16. An evaluation of clinical significance of the TP53 polyadenylation signal-disrupting variant rs78378222-G

TP53 germline pathogenic variants (Li-Fraumeni syndrome) and somatic mutations are important in tumorigenesis and tumor classifications. However, the clinical significance of the TP53 polyadenylation signal-disrupting variant rs78378222-G remains unclear. To address this, we employed a dual approach.

First, we used All of Us Research Program data to evaluate its disease association with phenome-wide association studies (PheWAS). In the trans-ancestry PheWAS (n = 245,378, 3383 were heterozygous and <20 were homozygous), the G-allele was significantly associated with uterine leiomyoma (OR = 1.75 [1.42-2.16]). In Blacks (n = 56,911, allele frequency [AF] = 0.00171), it was significantly associated with anal and rectal polyps (11.97 [4.46-32.07]), and nominally associated with hyperparathyroidism, head and neck cancer, and primary cardiomyopathies. In Whites (n = 133,572, AF = 0.0112), it was significantly associated with benign neoplasm of the uterus (1.61 [1.27-2.03]) and in Hispanics (n = 45,032, AF = 0.00276), with uterine leiomyoma (3.82 [2.11-6.84]).
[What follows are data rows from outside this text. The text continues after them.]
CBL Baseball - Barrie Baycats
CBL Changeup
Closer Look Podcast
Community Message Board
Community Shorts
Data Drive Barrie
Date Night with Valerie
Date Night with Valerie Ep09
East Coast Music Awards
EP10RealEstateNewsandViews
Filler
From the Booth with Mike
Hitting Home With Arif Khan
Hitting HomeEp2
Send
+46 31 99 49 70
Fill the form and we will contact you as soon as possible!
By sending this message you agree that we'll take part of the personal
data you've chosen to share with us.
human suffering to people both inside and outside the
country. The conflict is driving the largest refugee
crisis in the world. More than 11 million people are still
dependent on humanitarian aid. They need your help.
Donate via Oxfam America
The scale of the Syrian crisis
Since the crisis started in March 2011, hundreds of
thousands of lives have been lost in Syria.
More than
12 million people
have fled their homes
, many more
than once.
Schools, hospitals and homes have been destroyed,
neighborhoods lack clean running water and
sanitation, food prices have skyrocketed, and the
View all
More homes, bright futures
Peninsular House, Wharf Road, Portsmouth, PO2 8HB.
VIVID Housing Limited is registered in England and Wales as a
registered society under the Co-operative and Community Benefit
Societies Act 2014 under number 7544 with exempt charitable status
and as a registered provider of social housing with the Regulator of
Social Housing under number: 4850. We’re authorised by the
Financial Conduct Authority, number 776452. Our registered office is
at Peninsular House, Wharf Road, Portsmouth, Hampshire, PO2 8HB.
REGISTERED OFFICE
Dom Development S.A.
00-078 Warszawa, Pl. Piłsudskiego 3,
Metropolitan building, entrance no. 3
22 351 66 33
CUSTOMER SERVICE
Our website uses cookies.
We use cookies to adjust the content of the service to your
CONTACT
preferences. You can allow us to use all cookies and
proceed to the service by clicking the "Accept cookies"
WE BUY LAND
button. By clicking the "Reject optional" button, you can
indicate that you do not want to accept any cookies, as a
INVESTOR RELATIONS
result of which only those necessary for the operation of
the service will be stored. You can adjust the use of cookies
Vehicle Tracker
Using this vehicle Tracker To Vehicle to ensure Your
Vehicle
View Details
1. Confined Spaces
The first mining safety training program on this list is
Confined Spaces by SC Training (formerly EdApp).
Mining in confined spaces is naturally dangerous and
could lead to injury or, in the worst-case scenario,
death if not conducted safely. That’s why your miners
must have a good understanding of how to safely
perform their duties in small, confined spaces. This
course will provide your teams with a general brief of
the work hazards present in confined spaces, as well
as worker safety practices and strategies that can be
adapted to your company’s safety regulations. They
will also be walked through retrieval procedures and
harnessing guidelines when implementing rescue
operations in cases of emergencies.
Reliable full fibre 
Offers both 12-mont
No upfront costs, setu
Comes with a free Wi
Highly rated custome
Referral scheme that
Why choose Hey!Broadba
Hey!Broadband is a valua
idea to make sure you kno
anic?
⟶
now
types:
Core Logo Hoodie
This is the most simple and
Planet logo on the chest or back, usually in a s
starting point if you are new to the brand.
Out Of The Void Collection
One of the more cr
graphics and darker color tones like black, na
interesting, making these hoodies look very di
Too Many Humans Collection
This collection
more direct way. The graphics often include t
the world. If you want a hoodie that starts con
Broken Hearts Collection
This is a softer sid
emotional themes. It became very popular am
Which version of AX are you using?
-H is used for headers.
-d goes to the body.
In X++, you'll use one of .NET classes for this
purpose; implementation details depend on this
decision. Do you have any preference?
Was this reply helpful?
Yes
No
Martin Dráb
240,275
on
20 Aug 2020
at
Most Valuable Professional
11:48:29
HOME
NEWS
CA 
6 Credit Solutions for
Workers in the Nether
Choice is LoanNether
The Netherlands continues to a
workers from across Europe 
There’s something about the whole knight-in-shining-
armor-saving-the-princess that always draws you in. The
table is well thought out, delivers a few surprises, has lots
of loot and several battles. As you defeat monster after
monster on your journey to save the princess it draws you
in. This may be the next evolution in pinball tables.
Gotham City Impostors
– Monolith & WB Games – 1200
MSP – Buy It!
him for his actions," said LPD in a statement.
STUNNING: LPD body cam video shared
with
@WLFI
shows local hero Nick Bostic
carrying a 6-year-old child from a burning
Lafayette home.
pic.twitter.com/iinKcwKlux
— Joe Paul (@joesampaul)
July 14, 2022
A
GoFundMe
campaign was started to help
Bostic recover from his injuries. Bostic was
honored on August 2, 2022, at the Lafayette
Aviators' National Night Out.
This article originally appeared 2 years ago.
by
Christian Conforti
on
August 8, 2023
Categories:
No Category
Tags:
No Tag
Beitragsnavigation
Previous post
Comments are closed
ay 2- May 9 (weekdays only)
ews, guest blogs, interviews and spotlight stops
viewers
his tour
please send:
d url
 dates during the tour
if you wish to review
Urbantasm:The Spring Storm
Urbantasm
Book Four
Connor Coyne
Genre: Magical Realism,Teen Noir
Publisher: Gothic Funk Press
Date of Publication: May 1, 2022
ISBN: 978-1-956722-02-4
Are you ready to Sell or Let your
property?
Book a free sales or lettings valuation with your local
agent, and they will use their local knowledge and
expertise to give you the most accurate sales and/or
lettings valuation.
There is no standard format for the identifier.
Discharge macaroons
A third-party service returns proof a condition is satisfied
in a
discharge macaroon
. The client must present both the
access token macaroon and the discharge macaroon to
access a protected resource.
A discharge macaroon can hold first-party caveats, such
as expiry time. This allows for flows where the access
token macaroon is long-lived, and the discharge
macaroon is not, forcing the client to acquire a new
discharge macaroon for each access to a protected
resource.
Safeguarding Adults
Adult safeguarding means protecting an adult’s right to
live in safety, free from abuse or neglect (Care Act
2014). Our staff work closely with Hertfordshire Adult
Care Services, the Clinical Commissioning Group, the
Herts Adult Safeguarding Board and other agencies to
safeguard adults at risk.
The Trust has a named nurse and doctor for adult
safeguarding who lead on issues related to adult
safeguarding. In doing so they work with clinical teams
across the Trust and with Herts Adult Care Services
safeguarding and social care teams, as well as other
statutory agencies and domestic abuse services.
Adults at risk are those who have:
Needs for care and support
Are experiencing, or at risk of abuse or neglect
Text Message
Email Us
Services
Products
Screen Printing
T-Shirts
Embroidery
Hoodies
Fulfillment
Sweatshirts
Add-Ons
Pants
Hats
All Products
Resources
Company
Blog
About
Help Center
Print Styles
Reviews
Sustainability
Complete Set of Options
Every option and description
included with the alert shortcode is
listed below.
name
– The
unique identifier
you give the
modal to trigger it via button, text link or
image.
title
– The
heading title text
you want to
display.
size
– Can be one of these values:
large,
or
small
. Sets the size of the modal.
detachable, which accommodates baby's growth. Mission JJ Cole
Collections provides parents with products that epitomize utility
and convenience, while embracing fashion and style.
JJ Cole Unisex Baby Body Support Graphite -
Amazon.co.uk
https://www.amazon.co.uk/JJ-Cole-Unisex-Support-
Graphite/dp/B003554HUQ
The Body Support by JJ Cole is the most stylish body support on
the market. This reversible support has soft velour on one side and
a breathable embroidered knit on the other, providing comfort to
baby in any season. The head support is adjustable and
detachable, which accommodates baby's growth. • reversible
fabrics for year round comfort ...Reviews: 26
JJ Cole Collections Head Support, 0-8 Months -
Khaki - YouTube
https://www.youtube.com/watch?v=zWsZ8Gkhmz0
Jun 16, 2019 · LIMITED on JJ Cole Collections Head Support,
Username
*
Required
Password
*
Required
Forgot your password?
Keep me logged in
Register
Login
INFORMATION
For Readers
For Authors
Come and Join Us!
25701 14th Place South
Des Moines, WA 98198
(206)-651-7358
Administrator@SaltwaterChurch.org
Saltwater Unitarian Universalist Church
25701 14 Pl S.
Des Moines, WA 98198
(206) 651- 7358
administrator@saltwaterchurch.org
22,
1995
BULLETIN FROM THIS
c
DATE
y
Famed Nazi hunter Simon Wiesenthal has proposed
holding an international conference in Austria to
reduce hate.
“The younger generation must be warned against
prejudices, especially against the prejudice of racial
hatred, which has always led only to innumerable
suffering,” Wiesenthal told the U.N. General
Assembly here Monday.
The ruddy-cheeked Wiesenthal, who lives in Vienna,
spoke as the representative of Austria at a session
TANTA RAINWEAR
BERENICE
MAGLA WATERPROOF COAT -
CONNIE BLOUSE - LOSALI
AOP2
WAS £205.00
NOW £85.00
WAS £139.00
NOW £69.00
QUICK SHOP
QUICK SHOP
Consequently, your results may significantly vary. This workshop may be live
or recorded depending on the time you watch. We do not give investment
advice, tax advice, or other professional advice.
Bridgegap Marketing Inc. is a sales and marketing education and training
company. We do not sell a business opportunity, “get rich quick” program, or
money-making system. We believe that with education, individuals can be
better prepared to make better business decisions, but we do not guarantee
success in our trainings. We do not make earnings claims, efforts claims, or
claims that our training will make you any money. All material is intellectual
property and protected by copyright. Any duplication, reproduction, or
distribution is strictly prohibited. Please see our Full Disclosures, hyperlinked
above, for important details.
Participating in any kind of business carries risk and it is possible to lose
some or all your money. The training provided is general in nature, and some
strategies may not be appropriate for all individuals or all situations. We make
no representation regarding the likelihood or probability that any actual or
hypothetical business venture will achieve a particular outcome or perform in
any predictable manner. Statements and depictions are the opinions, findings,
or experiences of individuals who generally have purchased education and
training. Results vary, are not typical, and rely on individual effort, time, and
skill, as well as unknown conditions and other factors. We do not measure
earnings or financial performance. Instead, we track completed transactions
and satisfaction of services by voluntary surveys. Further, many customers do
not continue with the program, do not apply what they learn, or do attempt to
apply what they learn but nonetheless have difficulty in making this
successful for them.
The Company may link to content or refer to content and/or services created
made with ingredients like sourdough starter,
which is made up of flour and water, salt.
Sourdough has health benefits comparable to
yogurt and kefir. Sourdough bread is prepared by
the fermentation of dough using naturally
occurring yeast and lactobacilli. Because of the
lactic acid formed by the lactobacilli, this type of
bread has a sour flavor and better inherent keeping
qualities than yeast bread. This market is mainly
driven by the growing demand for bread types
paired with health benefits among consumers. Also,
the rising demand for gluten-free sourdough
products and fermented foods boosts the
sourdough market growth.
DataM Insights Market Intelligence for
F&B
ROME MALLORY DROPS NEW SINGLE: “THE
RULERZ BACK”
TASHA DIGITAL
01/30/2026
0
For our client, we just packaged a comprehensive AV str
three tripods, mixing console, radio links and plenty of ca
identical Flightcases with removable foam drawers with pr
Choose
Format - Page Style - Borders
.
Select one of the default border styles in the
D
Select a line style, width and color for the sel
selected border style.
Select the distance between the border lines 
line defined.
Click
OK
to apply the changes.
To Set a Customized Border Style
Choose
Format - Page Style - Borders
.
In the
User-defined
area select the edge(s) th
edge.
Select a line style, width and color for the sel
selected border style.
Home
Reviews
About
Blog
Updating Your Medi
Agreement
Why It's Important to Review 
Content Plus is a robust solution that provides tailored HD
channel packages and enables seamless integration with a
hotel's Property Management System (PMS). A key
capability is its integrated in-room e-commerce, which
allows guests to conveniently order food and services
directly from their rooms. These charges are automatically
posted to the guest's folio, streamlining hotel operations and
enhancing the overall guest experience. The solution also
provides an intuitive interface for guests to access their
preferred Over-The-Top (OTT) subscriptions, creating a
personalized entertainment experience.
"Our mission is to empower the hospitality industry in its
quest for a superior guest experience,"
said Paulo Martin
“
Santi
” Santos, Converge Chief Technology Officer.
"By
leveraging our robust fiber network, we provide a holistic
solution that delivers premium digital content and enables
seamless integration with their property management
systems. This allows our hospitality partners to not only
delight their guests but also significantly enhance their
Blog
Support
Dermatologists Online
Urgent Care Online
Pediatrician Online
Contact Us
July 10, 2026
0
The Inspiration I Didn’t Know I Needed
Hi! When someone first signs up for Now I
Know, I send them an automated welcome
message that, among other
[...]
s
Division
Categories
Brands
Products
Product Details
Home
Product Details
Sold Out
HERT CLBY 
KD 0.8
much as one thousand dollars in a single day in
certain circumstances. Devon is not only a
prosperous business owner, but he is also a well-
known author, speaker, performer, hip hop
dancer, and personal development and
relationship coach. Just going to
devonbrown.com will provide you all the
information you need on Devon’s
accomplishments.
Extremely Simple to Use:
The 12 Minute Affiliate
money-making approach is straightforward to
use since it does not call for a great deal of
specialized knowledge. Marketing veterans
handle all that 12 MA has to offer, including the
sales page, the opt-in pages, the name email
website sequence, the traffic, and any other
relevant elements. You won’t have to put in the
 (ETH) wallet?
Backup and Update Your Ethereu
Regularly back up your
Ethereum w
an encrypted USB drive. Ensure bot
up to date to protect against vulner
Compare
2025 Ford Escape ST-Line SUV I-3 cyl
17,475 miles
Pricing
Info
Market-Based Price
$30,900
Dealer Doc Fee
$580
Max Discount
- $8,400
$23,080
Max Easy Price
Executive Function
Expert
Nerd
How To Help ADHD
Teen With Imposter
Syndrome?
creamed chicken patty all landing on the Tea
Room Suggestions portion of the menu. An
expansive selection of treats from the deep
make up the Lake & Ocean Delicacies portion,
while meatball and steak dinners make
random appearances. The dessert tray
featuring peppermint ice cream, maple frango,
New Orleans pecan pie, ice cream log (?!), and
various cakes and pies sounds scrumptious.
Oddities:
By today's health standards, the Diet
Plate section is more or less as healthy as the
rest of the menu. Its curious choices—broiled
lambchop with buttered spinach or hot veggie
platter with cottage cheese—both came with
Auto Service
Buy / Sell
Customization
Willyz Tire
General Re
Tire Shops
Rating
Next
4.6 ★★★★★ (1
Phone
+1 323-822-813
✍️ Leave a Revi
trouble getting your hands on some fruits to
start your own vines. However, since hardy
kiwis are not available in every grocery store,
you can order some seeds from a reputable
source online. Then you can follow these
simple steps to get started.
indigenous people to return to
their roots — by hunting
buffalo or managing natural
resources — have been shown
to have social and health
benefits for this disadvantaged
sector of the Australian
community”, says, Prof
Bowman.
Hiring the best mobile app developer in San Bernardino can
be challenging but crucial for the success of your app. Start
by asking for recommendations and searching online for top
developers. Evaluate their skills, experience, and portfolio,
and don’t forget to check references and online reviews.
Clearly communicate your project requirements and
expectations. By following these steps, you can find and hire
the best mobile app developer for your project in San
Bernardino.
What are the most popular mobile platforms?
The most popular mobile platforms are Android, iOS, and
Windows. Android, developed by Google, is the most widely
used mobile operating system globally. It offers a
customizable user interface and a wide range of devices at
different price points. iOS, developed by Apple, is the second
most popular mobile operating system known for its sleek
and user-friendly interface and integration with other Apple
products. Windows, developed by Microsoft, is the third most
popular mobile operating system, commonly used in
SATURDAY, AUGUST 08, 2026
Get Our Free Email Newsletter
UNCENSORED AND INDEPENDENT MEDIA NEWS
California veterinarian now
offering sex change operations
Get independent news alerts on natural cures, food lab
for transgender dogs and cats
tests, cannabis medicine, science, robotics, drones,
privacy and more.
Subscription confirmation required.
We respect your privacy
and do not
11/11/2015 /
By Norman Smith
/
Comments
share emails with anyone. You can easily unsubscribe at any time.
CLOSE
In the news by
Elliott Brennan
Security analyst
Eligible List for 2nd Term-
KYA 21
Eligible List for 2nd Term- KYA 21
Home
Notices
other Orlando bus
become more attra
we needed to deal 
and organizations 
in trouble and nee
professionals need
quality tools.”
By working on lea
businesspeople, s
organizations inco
Next, we imputed rs78378222 with microarray data from the Cancer Genomic Atlas (TCGA, overall carrier rate 1.9%). Adult glioma (GBMLGG) had the highest carrier rate for the G-allele (4.6% in IDH-wildtype and 3.2% in IDH-mutant). There was no evidence of differential prognosis or rates of TP53 mutation/17p loss among carriers within the evaluated tumor types that had enough carriers for analysis.

Our preliminary analyses demonstrate that TP53 rs78378222-G allele was consistently associated with higher risk of neoplasms and tissue overgrowth in multiple ancestry groups. However, its role in cancer classification and prognostication may be limited, necessitating further validation with more data.